Ryan, the top U.S. elected Republican, had no plans to attend the event, in a sign of lingering frictions between the pair. His Republican primary challenger, businessman Paul Nehlen, did attend, according to a spokesman.
Trump earlier this week refused to endorse Ryan when he told The Washington Post he was "not quite there yet" - using the same phrase Ryan had used about Trump before finally endorsing him. He said in the same interview that McCain had not done enough for veterans and criticized Ayotte for distancing herself from him during the campaign.
Ryan, who was earlier endorsed by Trump's vice presidential running mate, Mike Pence, is viewed by establishment Republicans as a possible presidential candidate in the future. He is expected to win a challenge for his House seat in next week's Republican primary.
Trump's endorsement emerged as he took other steps to get his campaign back on track after days of controversy and falling poll numbers that have given Democrat Hillary Clinton the advantage in the race to the Nov. 8 election.
In the latest Reuters/Ipsos poll released on Friday, Clinton's lead over Trump narrowed to less than 3 percentage points, down from nearly 8 points on Monday.
Trump on Friday announced he was setting up an advisory team to help guide him on economic policy. The group relies heavily on hedge fund managers and investment bankers, a group Trump has railed against in the past, and includes no women.
In addition, Trump plans to release his framework for boosting the U.S. economy in a speech in Detroit on Monday, an event that will offer him a chance to avoid theatrics and detail how he would handle economic issues if elected.
Trump economic adviser Stephen Moore told Reuters that the candidate's plan would focus on four areas: tax, deregulation, energy policy and trade. “It’s going to be an all-encompassing look at how we reform the economy,” Moore said.

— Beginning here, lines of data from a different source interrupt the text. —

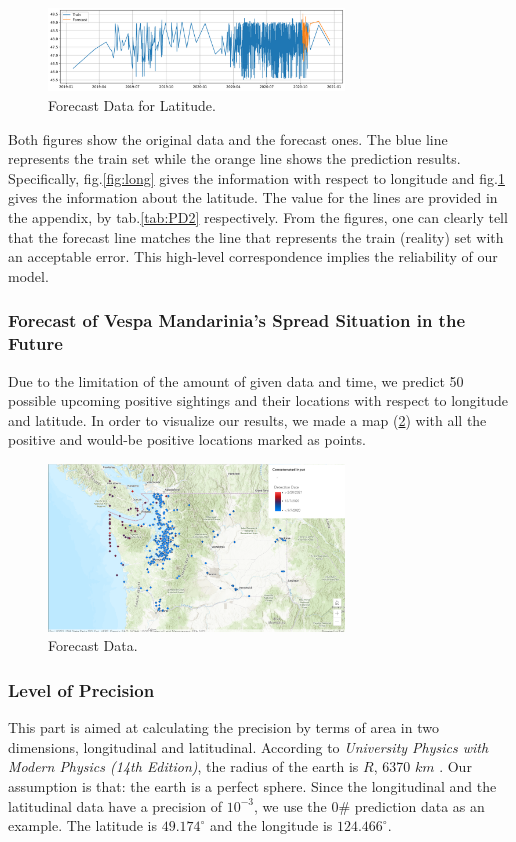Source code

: \documentclass{mcmthesis}
\begin{document}
\begin{figure}[!htbp]
	\centering
 	\includegraphics[width = 0.7\textwidth]{Latitude.png} 
	\caption{Forecast Data for Latitude.}
	\label{fig:lat}
\end{figure}
Both figures show the original data and the forecast ones. The blue line represents the train set while the orange line shows the prediction results. Specifically, fig.\ref{fig:long} gives the information with respect to longitude and fig.\ref{fig:lat} gives the information about the latitude. The value for the lines are provided in the appendix, by tab.\ref{tab:PD2} respectively. From the figures, one can clearly tell that the forecast line matches the line that represents the train (reality) set with an acceptable error. This high-level correspondence implies the reliability of our model.

\subsubsection{Forecast of Vespa Mandarinia's Spread Situation in the Future}
Due to the limitation of the amount of given data and time, we predict 50 possible upcoming positive sightings and their locations with respect to longitude and latitude. 
In order to visualize our results, we made a map (\ref{fig:map}) with all the positive and would-be positive locations marked as points.
\begin{figure}[!htbp]
	\centering
 	\includegraphics[width = 0.7\textwidth]{Concatenated_Visualization.png} 
	\caption{Forecast Data.}
	\label{fig:map}
\end{figure}
\subsubsection{Level of Precision}
This part is aimed at calculating the precision by terms of area in two dimensions, longitudinal and latitudinal. According to \textit{University Physics with Modern Physics (14th Edition)}, the radius of the earth is $R$, 6370 $km$ \cite{RN2}. Our assumption is that: the earth is a perfect sphere. Since the longitudinal and the latitudinal data have a precision of $10^{-3}$, we use the 0\# prediction data as an example. The latitude is $49.174^\circ$ and the longitude is $124.466^\circ$. 
\end{document}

At a rally in Des Moines, Trump showed newfound discipline, mostly sticking to his central charge that Clinton is the "queen of corruption." He defended himself against her charge that he is temperamentally unfit for the White House.
"All my life I've been told, 'You have the greatest temperament,'" he said.
He urged voters to also consider his vice presidential running mate, who appeared with him at the event.
"If you don't like me, that's okay, vote for Pence, because it's the same thing," he said.
Trump also defended himself against what he called the news media's claim that he kicked a baby out of an event earlier this week in Virginia. "I love babies," he said.
"SHORT-CIRCUITED"
Clinton sought to take advantage of Trump's dip in the polls at a conference of minority journalists in Washington, where she pledged an all-out fight for comprehensive immigration reform if she wins the Nov. 8 election.
At the event, Clinton did what she has rarely done during the presidential campaign: take questions from reporters.
She addressed two of the largest issues that continue to dog her campaign: the controversy over her use of a private email server while she was secretary of state during the Obama administration, and continuing skepticism among voters about her trustworthiness.
Clinton conceded that she had “short-circuited” earlier in the week in interviews when she had asserted that FBI director James Comey had concluded that she had been truthful in her statements about use of the private server.
Clinton had repeatedly said publicly that she never sent emails containing classified material, a finding that Comey contradicted at the conclusion of the FBI’s probe in July, when he rebuked her for "extremely careless" handling of classified information while recommending that no criminal charges be filed.